Lauren Brown
I am originally from the small town of High Falls, New York and chose to move to Ireland in the pursuit of my passion for archaeology and ancient technology. I earned a BS in Archaeology at Binghamton University in New York state in 2016, a MLitt in Celtic and Viking Age Archaeology at the University of Glasgow in 2018, and an MSc in Experimental Archaeology and Material Culture at University College Dublin (UCD) in 2020.
During my degree at UCD, I became involved with ERC funded The Fall of 1200BC under my MSc and now PhD supervisor, Associate Professor Barry Molloy, in which I contributed to the experimental recreation of Late Bronze Age bronze production at the Carpathian Basin site of Şagu. This experiment was part of the 2022 publication ‘Forging a New World Order? Interdisciplinary Perspectives on the Management of Metalworking and Ideological Change in the Late Bronze Age Carpathian Basin’ in the Journal of Archaeological Method and Theory. This research directly led to my PhD proposal, as I became intrigued by the Middle Bronze Age to Late Bronze Age transition in the Carpathian Basin and the influence on technology and by technology, specifically metal technologies, on the shape and development of societies.
My research will investigate the resilience of knowledge through a horizon of exceptional social change. This will be done though the exploration of identity through physical practices that are evidenced through material culture at metal production settlements in the Middle and Late Bronze Ages in the Carpathian Basin. This transition was chosen because of total shift in settlement organization exhibited between these periods, the availability of materials, and lack of significant study of the suggested differences in material culture pre- and post- transition.

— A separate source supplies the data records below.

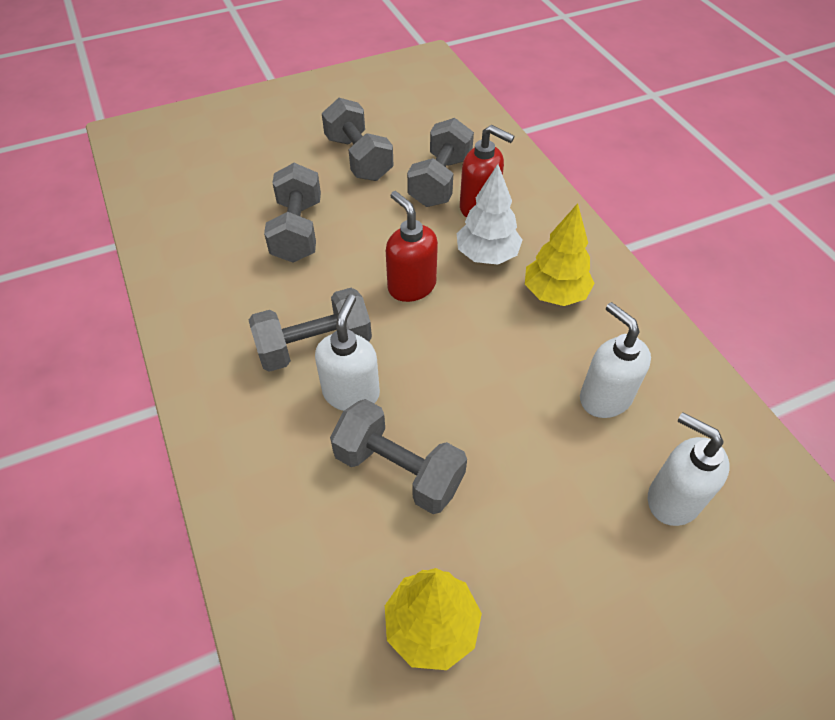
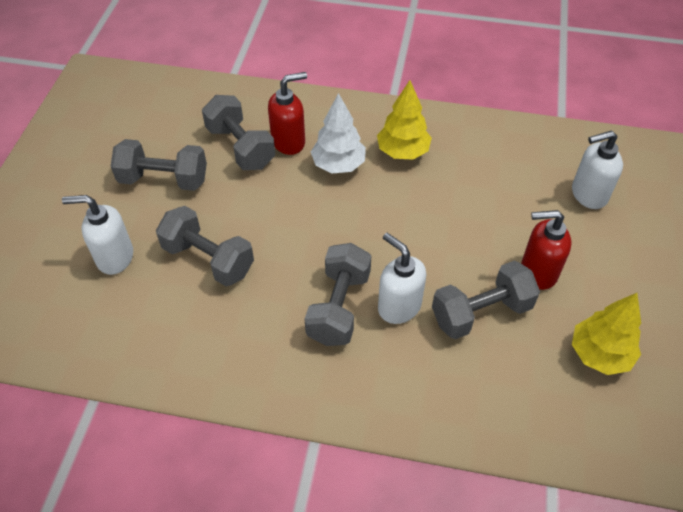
camera: 55 degrees left, 0 degrees up
red soap dispenser [386,191,438,302] -> red soap dispenser moved to [521,210,572,290]
white soap dispenser [580,302,651,418] -> white soap dispenser moved to [62,195,133,275]

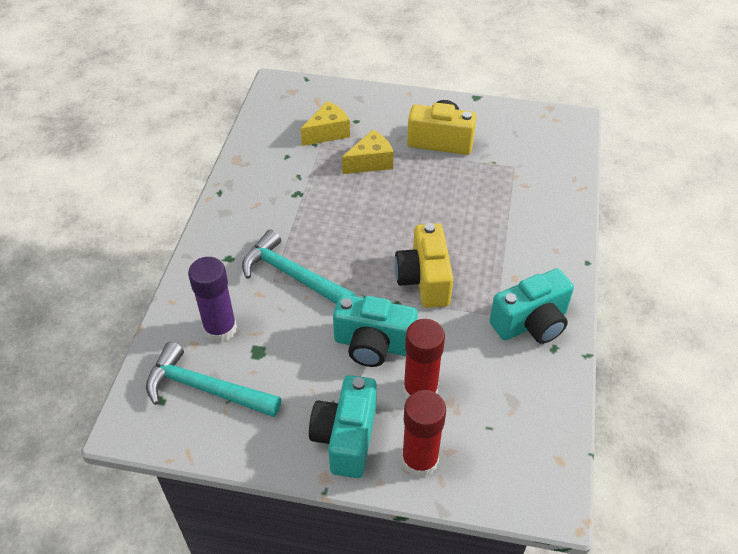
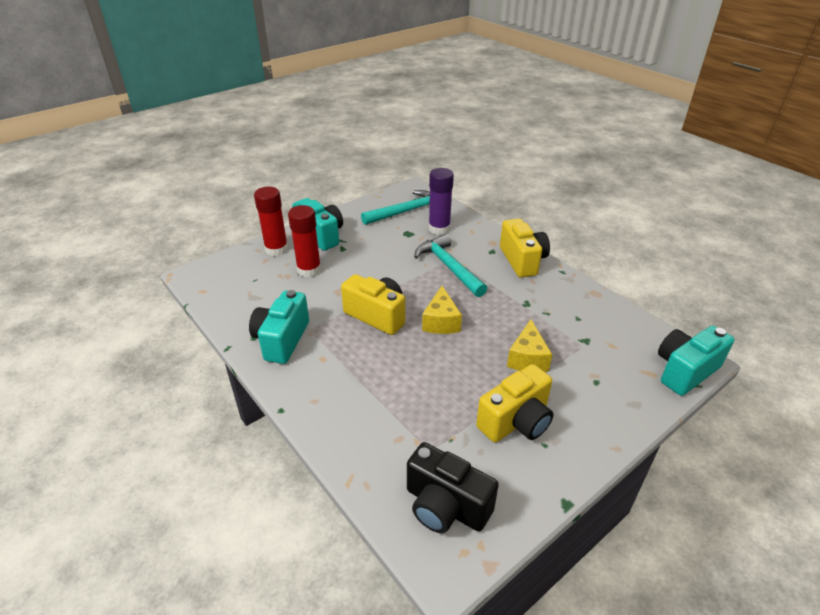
camera: 130 degrees right, 10 degrees down
turquoise hammer [242,229,356,304] -> turquoise hammer turned 105 degrees counterclockwise [414,234,487,297]
yellow cheese [301,101,350,146] -> yellow cheese moved to [422,286,462,334]
turquoise camera [333,294,418,367] -> turquoise camera moved to [658,326,735,396]
none -> black camera [407,442,499,533]
none -> yellow camera [500,219,550,278]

With the support of the NUI Travelling Doctoral Studentship, I will be able to visit necessary archaeological assemblages, and archives at the Contextul Museum Arad in Romania, the Museum of Vojvodina ant the University of Belgrade in Serbia, and at the Institute of Hellenic Studies at Athens in Greece. I also plan to travel to access advanced training in archaeometric methods and ceramic petrography. I am trilled to be able to carry out this research and be apart of the vibrant, international archaeology community.